-- Your task --
Convert each line of the material into a Markdown table with two columns, No. and Text. Number the rows consecutively and leave out blank lines.

Start of Source material

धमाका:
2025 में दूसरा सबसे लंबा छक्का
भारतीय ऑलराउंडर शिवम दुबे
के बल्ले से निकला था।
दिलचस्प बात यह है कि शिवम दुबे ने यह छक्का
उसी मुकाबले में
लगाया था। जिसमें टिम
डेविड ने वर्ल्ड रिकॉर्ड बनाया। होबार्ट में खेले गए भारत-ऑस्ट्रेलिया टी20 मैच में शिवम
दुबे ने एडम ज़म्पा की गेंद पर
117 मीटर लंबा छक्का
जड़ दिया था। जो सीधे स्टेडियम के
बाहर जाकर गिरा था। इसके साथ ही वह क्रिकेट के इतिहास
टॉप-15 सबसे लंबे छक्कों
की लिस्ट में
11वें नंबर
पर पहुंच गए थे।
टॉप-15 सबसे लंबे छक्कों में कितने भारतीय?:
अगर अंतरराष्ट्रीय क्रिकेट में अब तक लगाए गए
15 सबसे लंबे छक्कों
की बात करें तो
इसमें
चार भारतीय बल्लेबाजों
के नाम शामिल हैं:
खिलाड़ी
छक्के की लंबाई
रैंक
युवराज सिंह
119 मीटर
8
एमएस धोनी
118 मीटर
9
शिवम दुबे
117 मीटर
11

End of Source material

-- Expected answer --
| No. | Text |
|---|---|
| 1 | धमाका: |
| 2 | 2025 में दूसरा सबसे लंबा छक्का |
| 3 | भारतीय ऑलराउंडर शिवम दुबे |
| 4 | के बल्ले से निकला था। |
| 5 | दिलचस्प बात यह है कि शिवम दुबे ने यह छक्का |
| 6 | उसी मुकाबले में |
| 7 | लगाया था। जिसमें टिम |
| 8 | डेविड ने वर्ल्ड रिकॉर्ड बनाया। होबार्ट में खेले गए भारत-ऑस्ट्रेलिया टी20 मैच में शिवम |
| 9 | दुबे ने एडम ज़म्पा की गेंद पर |
| 10 | 117 मीटर लंबा छक्का |
| 11 | जड़ दिया था। जो सीधे स्टेडियम के |
| 12 | बाहर जाकर गिरा था। इसके साथ ही वह क्रिकेट के इतिहास |
| 13 | टॉप-15 सबसे लंबे छक्कों |
| 14 | की लिस्ट में |
| 15 | 11वें नंबर |
| 16 | पर पहुंच गए थे। |
| 17 | टॉप-15 सबसे लंबे छक्कों में कितने भारतीय?: |
| 18 | अगर अंतरराष्ट्रीय क्रिकेट में अब तक लगाए गए |
| 19 | 15 सबसे लंबे छक्कों |
| 20 | की बात करें तो |
| 21 | इसमें |
| 22 | चार भारतीय बल्लेबाजों |
| 23 | के नाम शामिल हैं: |
| 24 | खिलाड़ी |
| 25 | छक्के की लंबाई |
| 26 | रैंक |
| 27 | युवराज सिंह |
| 28 | 119 मीटर |
| 29 | 8 |
| 30 | एमएस धोनी |
| 31 | 118 मीटर |
| 32 | 9 |
| 33 | शिवम दुबे |
| 34 | 117 मीटर |
| 35 | 11 |